In this blog I relied on R.F. Christian’s translation of "Tolstoy’s Letters."
But over a century ago, when beginning writers sent their manuscripts to Tolstoy, they wanted his advice and some even asked him to revise their prose. He was generous with his time and frequently helped authors from underprivileged backgrounds. In some cases, their prose would get published because Tolstoy had marked it.
His suggestions to authors were paradoxical: Tolstoy advised them not to write, unless they felt it was absolutely necessary, and never to write with an eye to publication.
In 1887, replying to an obscure writer, Tolstoy suggested: “The main thing is not to be in a hurry to write, not to grudge correcting and revising the same thing 10 or 20 times, not to write a lot and not, for heaven’s sake, to make of writing a means of livelihood or of winning importance in people’s eyes.”
However, most authors approached him precisely because they sought publication and were hoping for praise. Some thought that Tolstoy’s advice would boost their writing skills. This was precisely what Tolstoy warned them against: “God save you from that.” Attaining the skill was secondary to what he called “inner content.”

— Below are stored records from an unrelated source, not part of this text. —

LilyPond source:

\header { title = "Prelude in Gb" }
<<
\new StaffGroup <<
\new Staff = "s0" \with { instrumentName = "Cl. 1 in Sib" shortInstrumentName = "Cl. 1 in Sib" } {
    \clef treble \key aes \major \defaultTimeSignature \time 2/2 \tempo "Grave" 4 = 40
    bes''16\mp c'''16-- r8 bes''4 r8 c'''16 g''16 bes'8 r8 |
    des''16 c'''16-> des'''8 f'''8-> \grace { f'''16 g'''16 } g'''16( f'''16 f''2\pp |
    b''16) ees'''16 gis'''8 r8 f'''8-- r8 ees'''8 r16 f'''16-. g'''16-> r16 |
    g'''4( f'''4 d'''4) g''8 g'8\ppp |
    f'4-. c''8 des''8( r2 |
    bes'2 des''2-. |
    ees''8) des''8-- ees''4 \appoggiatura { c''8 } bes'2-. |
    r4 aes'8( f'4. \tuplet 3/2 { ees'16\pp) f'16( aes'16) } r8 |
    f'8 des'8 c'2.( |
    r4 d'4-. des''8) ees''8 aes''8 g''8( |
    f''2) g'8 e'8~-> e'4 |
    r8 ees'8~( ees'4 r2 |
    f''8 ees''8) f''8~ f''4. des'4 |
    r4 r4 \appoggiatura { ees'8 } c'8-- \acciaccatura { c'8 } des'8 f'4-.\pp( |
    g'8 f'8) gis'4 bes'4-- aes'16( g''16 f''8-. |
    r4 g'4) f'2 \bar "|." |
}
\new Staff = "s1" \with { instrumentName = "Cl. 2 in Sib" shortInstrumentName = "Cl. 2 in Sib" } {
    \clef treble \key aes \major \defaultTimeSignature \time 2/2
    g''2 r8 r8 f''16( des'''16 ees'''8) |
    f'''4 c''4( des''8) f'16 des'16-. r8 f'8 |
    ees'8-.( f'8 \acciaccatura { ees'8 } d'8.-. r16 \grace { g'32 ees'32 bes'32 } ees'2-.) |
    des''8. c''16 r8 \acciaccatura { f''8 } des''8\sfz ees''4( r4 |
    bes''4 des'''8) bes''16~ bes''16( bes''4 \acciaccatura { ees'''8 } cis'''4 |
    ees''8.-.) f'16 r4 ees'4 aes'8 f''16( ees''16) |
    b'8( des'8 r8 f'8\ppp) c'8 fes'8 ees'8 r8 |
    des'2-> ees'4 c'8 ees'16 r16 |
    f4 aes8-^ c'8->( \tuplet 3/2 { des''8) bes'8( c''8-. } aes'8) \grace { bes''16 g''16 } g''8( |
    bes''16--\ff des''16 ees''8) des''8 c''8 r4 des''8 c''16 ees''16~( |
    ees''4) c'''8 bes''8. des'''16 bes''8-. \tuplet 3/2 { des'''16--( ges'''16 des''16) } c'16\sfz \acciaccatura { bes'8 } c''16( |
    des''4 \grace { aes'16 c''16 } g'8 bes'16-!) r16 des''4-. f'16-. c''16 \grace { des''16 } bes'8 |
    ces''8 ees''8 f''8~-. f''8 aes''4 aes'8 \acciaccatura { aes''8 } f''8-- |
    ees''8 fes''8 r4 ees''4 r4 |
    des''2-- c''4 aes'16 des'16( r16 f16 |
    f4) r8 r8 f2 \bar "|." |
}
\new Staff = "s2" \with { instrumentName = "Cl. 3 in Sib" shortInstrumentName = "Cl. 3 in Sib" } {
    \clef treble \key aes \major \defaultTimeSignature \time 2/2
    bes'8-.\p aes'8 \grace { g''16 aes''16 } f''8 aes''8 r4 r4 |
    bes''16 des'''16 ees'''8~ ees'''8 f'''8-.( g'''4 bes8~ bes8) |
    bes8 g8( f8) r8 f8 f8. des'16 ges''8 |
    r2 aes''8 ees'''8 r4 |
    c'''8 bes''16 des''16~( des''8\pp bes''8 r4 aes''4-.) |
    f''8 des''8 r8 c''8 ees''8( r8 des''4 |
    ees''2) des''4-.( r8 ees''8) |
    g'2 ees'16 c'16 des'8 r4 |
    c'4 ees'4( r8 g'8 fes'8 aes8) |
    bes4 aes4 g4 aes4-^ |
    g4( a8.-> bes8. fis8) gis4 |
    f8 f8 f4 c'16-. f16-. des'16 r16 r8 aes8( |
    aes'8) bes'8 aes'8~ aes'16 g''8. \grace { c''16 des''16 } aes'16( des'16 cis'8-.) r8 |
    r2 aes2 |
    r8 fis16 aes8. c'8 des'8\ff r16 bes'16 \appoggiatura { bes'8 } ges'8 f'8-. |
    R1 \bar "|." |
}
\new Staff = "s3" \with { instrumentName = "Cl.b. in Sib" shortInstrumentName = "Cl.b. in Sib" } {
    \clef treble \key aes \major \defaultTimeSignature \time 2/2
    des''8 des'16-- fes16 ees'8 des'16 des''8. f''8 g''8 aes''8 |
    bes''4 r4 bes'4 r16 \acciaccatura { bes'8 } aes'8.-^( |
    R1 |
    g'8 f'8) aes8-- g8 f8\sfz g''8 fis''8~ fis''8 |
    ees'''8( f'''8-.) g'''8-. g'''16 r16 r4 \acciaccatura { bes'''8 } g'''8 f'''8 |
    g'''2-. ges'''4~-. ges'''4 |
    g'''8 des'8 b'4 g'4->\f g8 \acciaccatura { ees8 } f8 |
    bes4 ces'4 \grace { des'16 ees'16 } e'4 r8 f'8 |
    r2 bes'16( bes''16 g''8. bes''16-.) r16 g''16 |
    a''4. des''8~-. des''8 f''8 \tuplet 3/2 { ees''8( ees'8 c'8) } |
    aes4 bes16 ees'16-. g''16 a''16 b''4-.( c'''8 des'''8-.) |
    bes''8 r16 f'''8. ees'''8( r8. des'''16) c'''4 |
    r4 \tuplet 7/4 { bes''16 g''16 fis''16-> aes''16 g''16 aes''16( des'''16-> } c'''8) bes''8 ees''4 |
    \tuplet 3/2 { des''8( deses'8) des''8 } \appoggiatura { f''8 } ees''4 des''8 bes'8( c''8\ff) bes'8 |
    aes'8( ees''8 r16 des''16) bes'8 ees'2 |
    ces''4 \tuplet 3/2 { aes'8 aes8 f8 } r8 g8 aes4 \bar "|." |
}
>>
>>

He did not believe that it was possible to teach one how to become a writer, and was annoyed when authors asked him to share secrets of the trade. In 1895, he replied to an author: “…I won’t answer your questions, or rather interrogation, about writing, because they are all empty questions. The one thing I can say to you is to try as hard as you can not to be a writer, or only to be one when you can no longer help being one.”
As he suggested to another author, “You should only write when you feel within you some completely new and important content, clear to you but unintelligible to others, and when the need to express this content gives you no peace.”
He valued sincerity, but thought this quality extremely rare. His advice to fiction writers was simple, although hard to follow: “…Live the lives of the people described, describe in images their inner feelings, and the characters themselves will do what they must do according to their natures…” A fiction writer “needs two things: firstly, to know thoroughly what should be; and secondly, to believe in what should be…” But, as he complained to a friend, immature writers have one without the other.
Preparation for writing mattered most: according to Tolstoy, one had to sift through 1,000 thoughts before recording a valid one. “Just as in speech the spoken word is silver and the unspoken one gold, so in writing––I would say that the written word is tin, and the unwritten one gold…” Many authors, who approached him, lacked this vital ability to restrain their thoughts and do the necessary work, which precedes writing.
In style Tolstoy valued clarity, and to achieve it, he endlessly revised his own prose. “Don’t spare your labour,” he advised an author in 1890, “write as it comes, at length, and then revise it, and above all shorten it. In the business of writing, gold is only obtained, in my experience, by sifting.”
He wrote nonfiction, he said, to clarify his own thoughts. There were “two kinds of writing.” The first and most demanding, came from the writer’s need achieve “the greatest possible clarity” of expression. Such a writer would work assiduously and reject everything that obscures his idea. But there was also writing driven by ambition and the need to impress. It served “to obscure and confuse the truth for oneself and others.” This second type was prevalent and filled newspapers and magazines. As Tolstoy remarked, “I hate it with all my soul.”
In this blog I relied on R.F. Christian’s translation of "Tolstoy’s Letters."